Hello everybody, I hope you are having an amazing day today. Today, we’re going to make a distinctive dish, miso soup with myoga ginger and eggplant. One of my favorites. This time, I will make it a little bit tasty. This will be really delicious.
Miso Soup with Myoga Ginger and Eggplant is one of the most popular of recent trending foods in the world. It is simple, it’s fast, it tastes delicious. It is appreciated by millions every day. They’re fine and they look wonderful. Miso Soup with Myoga Ginger and Eggplant is something that I have loved my whole life.

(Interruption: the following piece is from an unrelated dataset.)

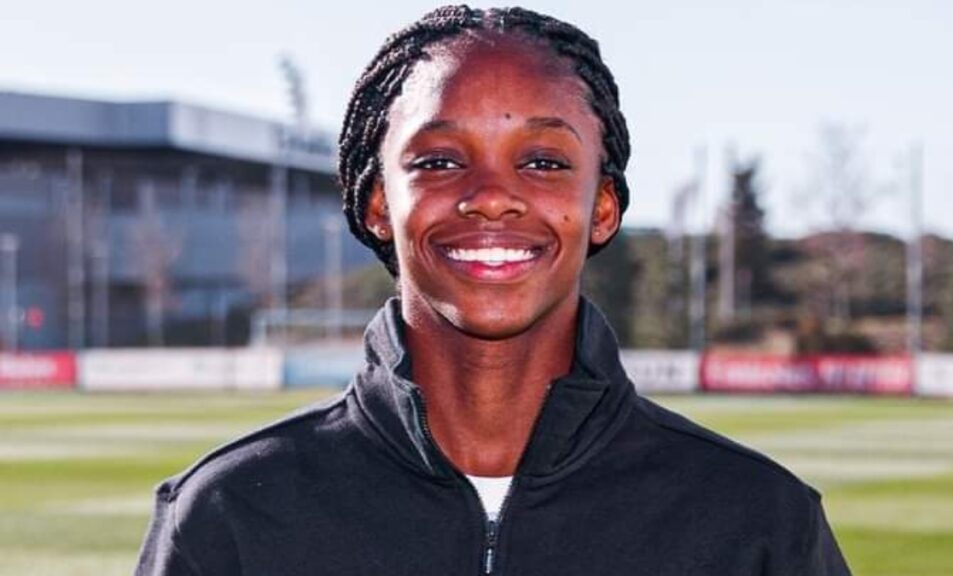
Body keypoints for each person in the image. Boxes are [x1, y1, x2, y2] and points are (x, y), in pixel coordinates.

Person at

To get started with this particular recipe, we have to first prepare a few ingredients. You can have miso soup with myoga ginger and eggplant using 6 ingredients and 3 steps. Here is how you can achieve that.
The ingredients needed to make Miso Soup with Myoga Ginger and Eggplant:
- Get 1 Myoga ginger
- Make ready 2 small Eggplants
- Get 1/2 block Tofu
- Take 2 tbsp Miso
- Prepare 600 ml Dashi stock
- Make ready 1 tsp Pure sesame oil
Steps to make Miso Soup with Myoga Ginger and Eggplant:
- Make the dashi stock, slice the eggplants diagonally into thin slices, and dice the tofu. Cut the myoga in half vertically, and then into thin diagonal slices.
- When the dashi stock has boiled, add the eggplant and simmer until soft. Add the miso and then the tofu.
- Add the sesame oil to finish. Transfer to serving bowls and top with the myoga ginger.
So that’s going to wrap this up with this special food miso soup with myoga ginger and eggplant recipe. Thank you very much for reading. I am confident that you can make this at home. There’s gonna be interesting food in home recipes coming up. Remember to bookmark this page in your browser, and share it to your family, colleague and friends. Thank you for reading. Go on get cooking!